━━━ RECORDS PROVIDED ━━━
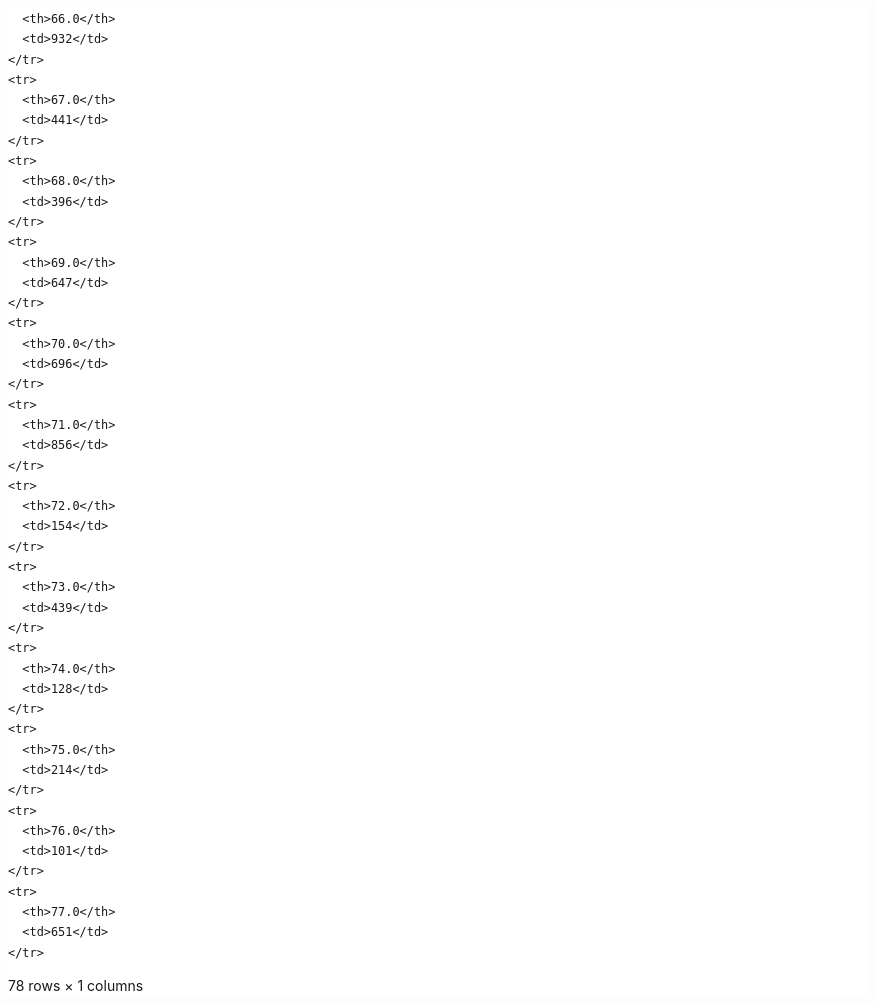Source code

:       <th>66.0</th>
      <td>932</td>
    </tr>
    <tr>
      <th>67.0</th>
      <td>441</td>
    </tr>
    <tr>
      <th>68.0</th>
      <td>396</td>
    </tr>
    <tr>
      <th>69.0</th>
      <td>647</td>
    </tr>
    <tr>
      <th>70.0</th>
      <td>696</td>
    </tr>
    <tr>
      <th>71.0</th>
      <td>856</td>
    </tr>
    <tr>
      <th>72.0</th>
      <td>154</td>
    </tr>
    <tr>
      <th>73.0</th>
      <td>439</td>
    </tr>
    <tr>
      <th>74.0</th>
      <td>128</td>
    </tr>
    <tr>
      <th>75.0</th>
      <td>214</td>
    </tr>
    <tr>
      <th>76.0</th>
      <td>101</td>
    </tr>
    <tr>
      <th>77.0</th>
      <td>651</td>
    </tr>
  </tbody>
</table>
<p>78 rows × 1 columns</p>
</div>
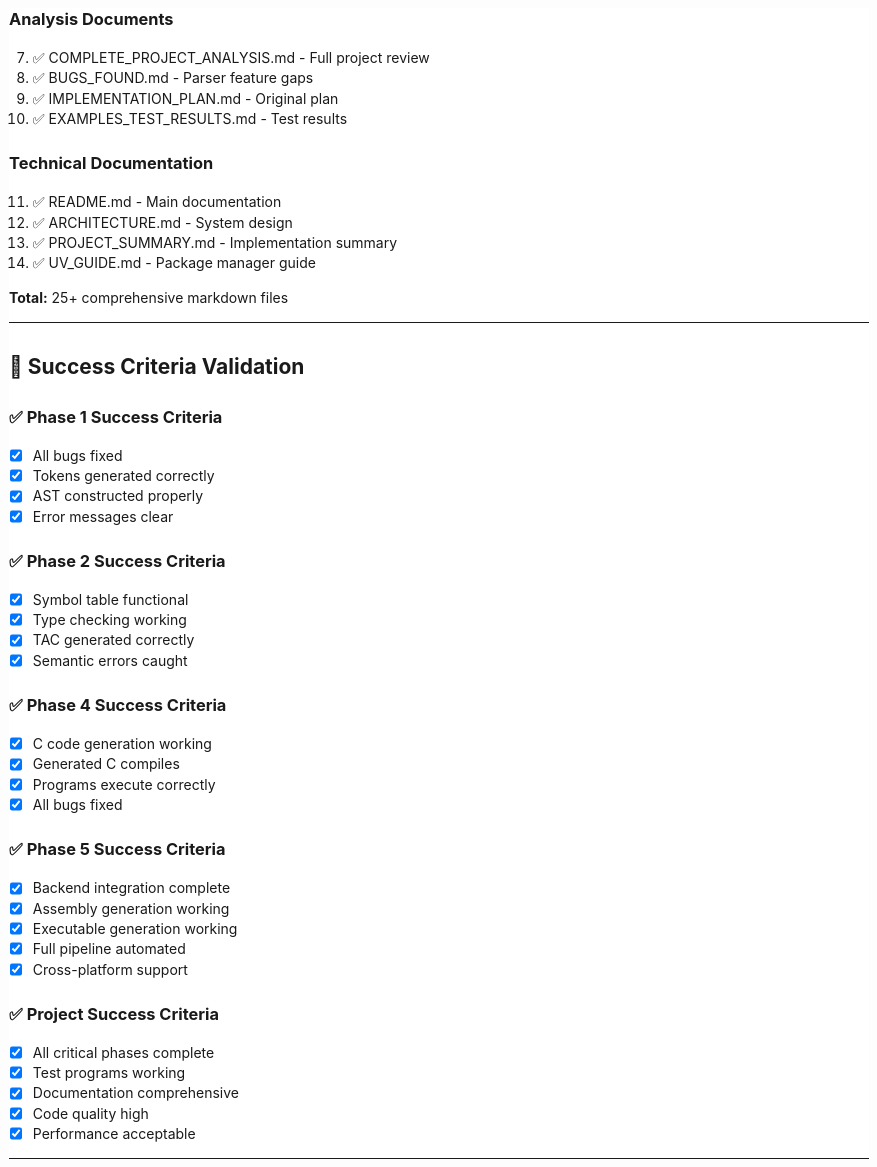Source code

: ### Analysis Documents
7. ✅ COMPLETE_PROJECT_ANALYSIS.md - Full project review
8. ✅ BUGS_FOUND.md - Parser feature gaps
9. ✅ IMPLEMENTATION_PLAN.md - Original plan
10. ✅ EXAMPLES_TEST_RESULTS.md - Test results

### Technical Documentation
11. ✅ README.md - Main documentation
12. ✅ ARCHITECTURE.md - System design
13. ✅ PROJECT_SUMMARY.md - Implementation summary
14. ✅ UV_GUIDE.md - Package manager guide

**Total:** 25+ comprehensive markdown files

---

## 🎯 Success Criteria Validation

### ✅ Phase 1 Success Criteria
- [x] All bugs fixed
- [x] Tokens generated correctly
- [x] AST constructed properly
- [x] Error messages clear

### ✅ Phase 2 Success Criteria
- [x] Symbol table functional
- [x] Type checking working
- [x] TAC generated correctly
- [x] Semantic errors caught

### ✅ Phase 4 Success Criteria
- [x] C code generation working
- [x] Generated C compiles
- [x] Programs execute correctly
- [x] All bugs fixed

### ✅ Phase 5 Success Criteria
- [x] Backend integration complete
- [x] Assembly generation working
- [x] Executable generation working
- [x] Full pipeline automated
- [x] Cross-platform support

### ✅ Project Success Criteria
- [x] All critical phases complete
- [x] Test programs working
- [x] Documentation comprehensive
- [x] Code quality high
- [x] Performance acceptable

---
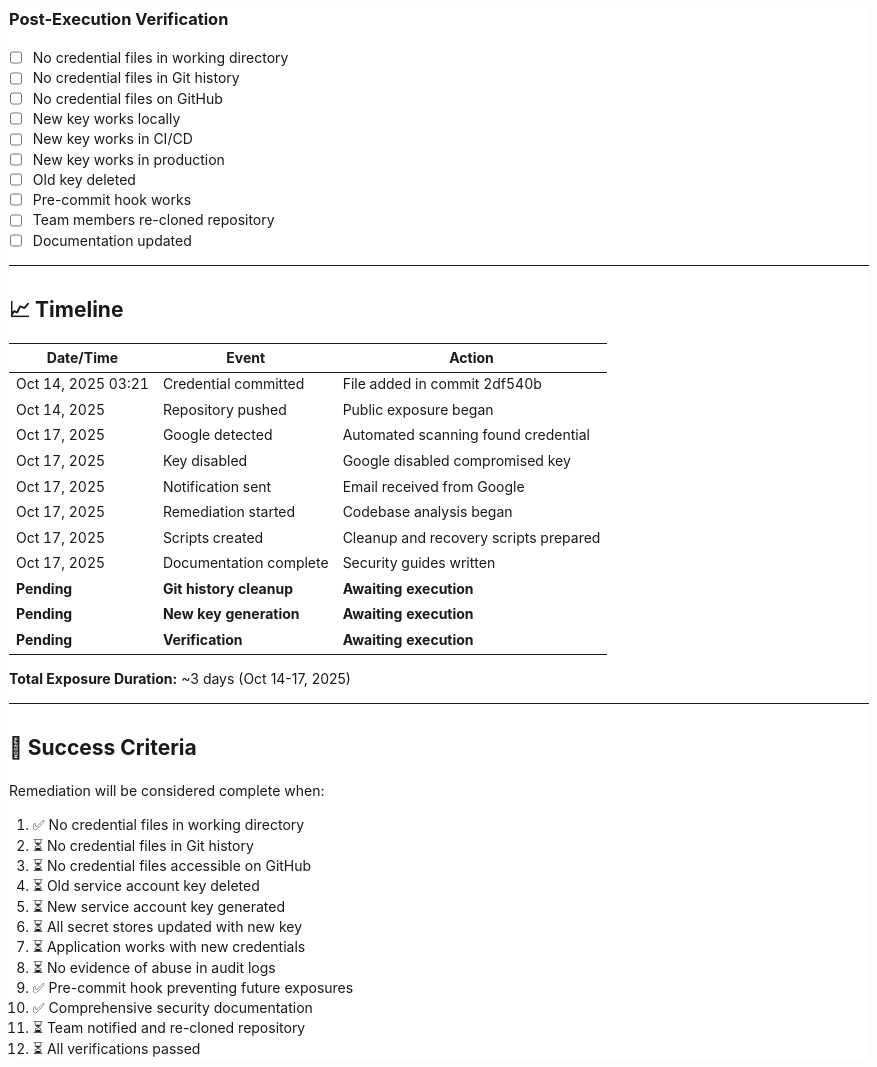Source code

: ### Post-Execution Verification
- [ ] No credential files in working directory
- [ ] No credential files in Git history
- [ ] No credential files on GitHub
- [ ] New key works locally
- [ ] New key works in CI/CD
- [ ] New key works in production
- [ ] Old key deleted
- [ ] Pre-commit hook works
- [ ] Team members re-cloned repository
- [ ] Documentation updated

---

## 📈 Timeline

| Date/Time | Event | Action |
|-----------|-------|--------|
| Oct 14, 2025 03:21 | Credential committed | File added in commit 2df540b |
| Oct 14, 2025 | Repository pushed | Public exposure began |
| Oct 17, 2025 | Google detected | Automated scanning found credential |
| Oct 17, 2025 | Key disabled | Google disabled compromised key |
| Oct 17, 2025 | Notification sent | Email received from Google |
| Oct 17, 2025 | Remediation started | Codebase analysis began |
| Oct 17, 2025 | Scripts created | Cleanup and recovery scripts prepared |
| Oct 17, 2025 | Documentation complete | Security guides written |
| **Pending** | **Git history cleanup** | **Awaiting execution** |
| **Pending** | **New key generation** | **Awaiting execution** |
| **Pending** | **Verification** | **Awaiting execution** |

**Total Exposure Duration:** ~3 days (Oct 14-17, 2025)

---

## 🎯 Success Criteria

Remediation will be considered complete when:

1. ✅ No credential files in working directory
2. ⏳ No credential files in Git history
3. ⏳ No credential files accessible on GitHub
4. ⏳ Old service account key deleted
5. ⏳ New service account key generated
6. ⏳ All secret stores updated with new key
7. ⏳ Application works with new credentials
8. ⏳ No evidence of abuse in audit logs
9. ✅ Pre-commit hook preventing future exposures
10. ✅ Comprehensive security documentation
11. ⏳ Team notified and re-cloned repository
12. ⏳ All verifications passed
━━━
- _EXERCISE DETAILS_
Where a line in the material above holds "service", copy that line.

- _RESPONSE AREA_
4. ⏳ Old service account key deleted
5. ⏳ New service account key generated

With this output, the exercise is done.